▶ Aim
Report every line in the listing below that contains the word "page", copying each line in full.

▶ Stored rows
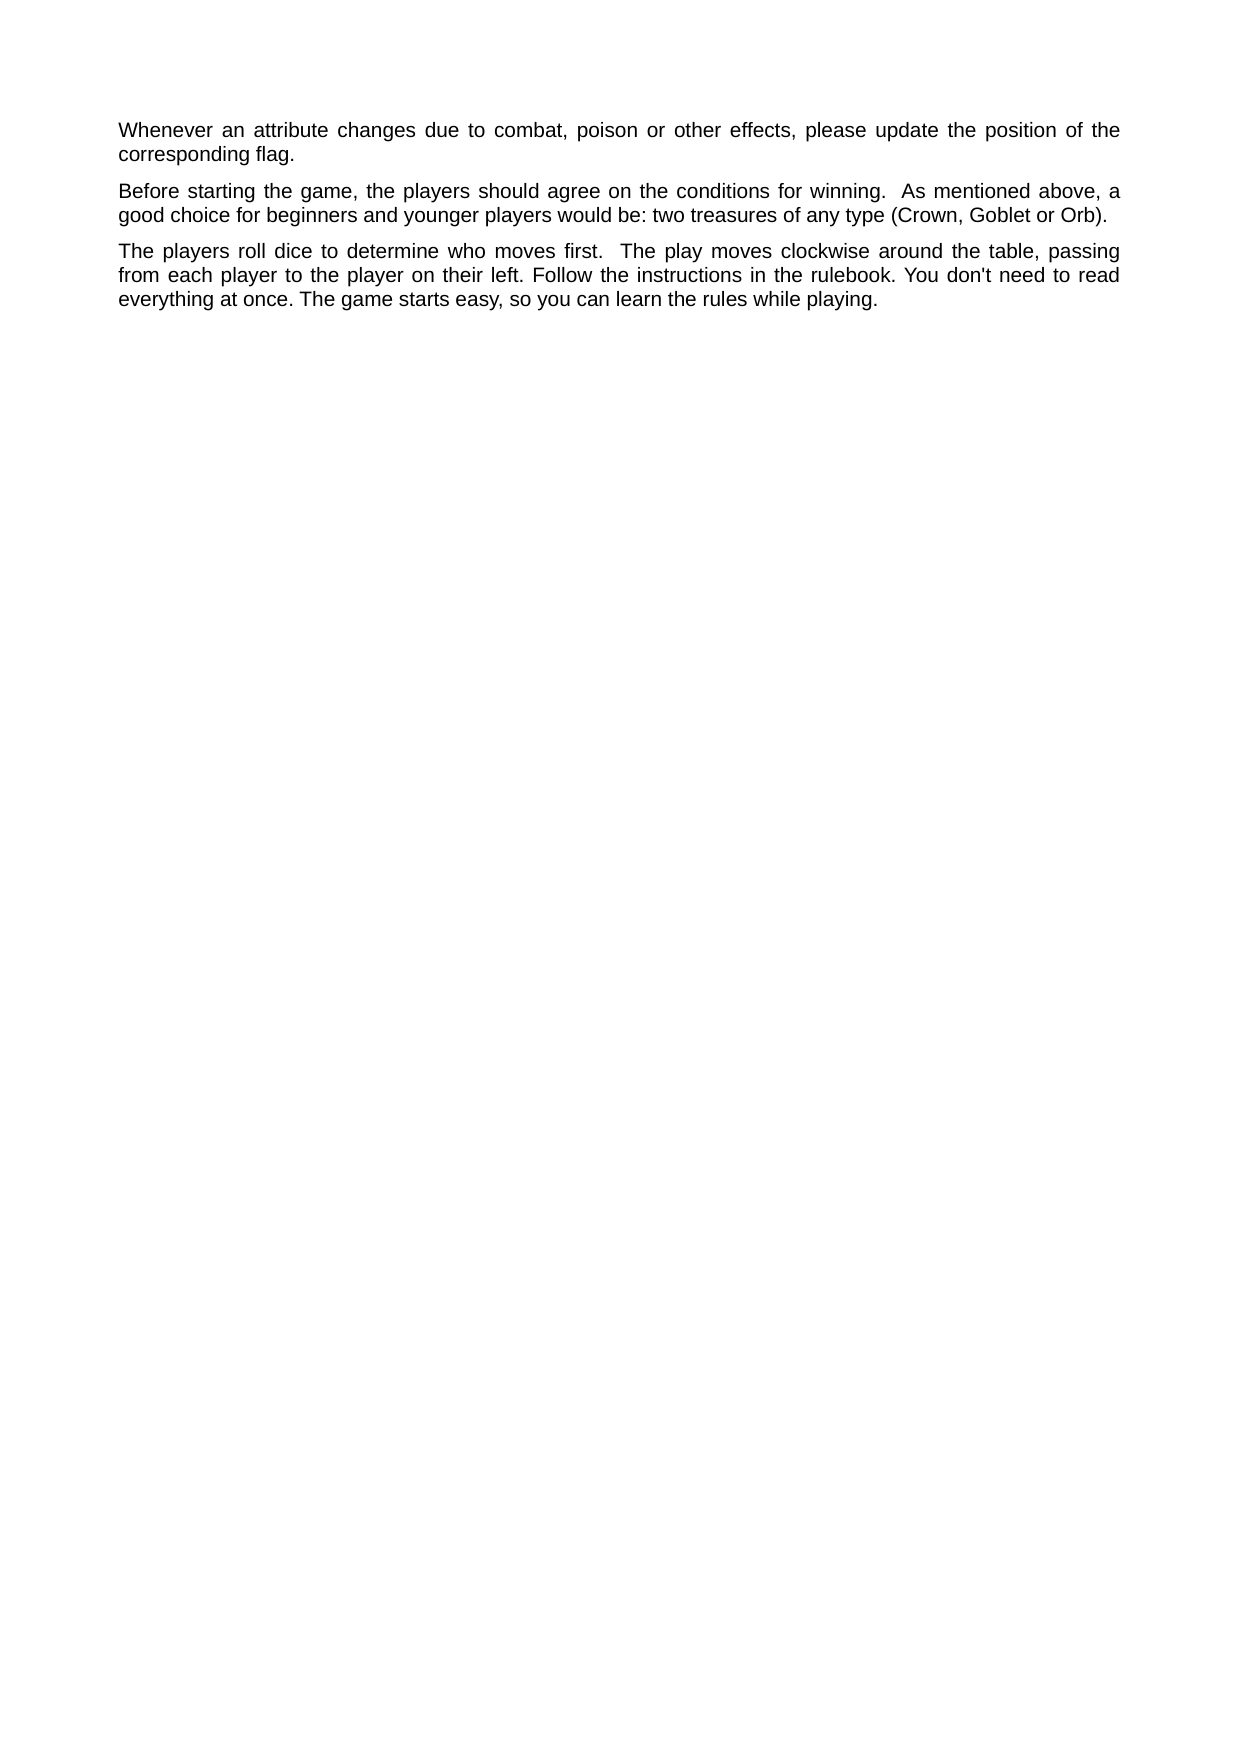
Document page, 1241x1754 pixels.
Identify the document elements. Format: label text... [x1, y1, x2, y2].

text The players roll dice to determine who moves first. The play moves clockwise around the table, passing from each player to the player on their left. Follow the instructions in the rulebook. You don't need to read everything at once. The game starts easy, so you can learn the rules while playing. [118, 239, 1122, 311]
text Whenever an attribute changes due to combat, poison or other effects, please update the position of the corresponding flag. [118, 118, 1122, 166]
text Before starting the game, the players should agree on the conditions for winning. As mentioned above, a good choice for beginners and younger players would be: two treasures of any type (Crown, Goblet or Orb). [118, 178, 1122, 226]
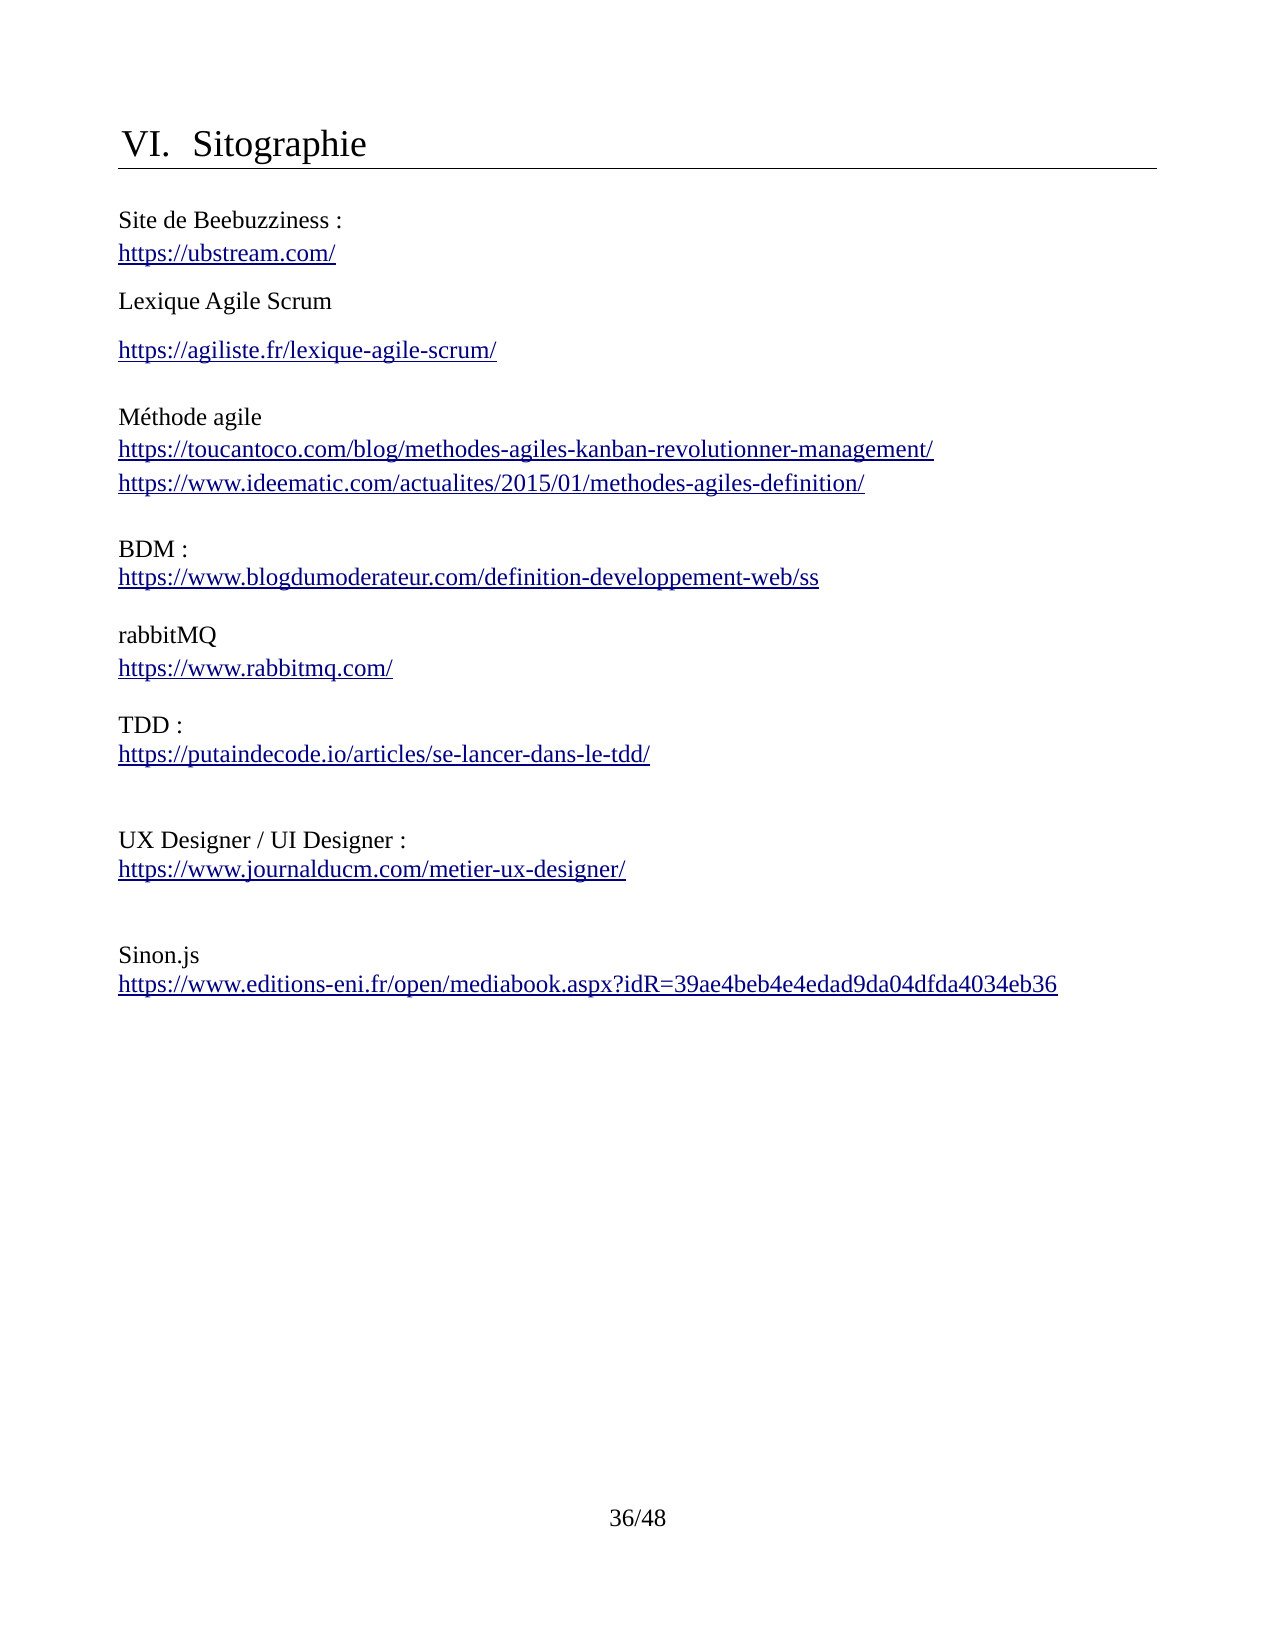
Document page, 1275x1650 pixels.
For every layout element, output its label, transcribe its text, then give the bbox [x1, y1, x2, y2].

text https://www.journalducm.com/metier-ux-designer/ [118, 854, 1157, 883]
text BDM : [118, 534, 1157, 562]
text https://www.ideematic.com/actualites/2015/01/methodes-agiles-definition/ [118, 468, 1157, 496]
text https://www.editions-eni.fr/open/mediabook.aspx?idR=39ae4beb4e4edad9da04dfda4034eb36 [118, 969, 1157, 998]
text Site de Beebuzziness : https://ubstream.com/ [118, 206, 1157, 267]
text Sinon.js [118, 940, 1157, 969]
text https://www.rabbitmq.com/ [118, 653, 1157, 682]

▶ Answer to the problem
Document page, 1241x1754 pixels.
Document page, 1275x1650 pixels.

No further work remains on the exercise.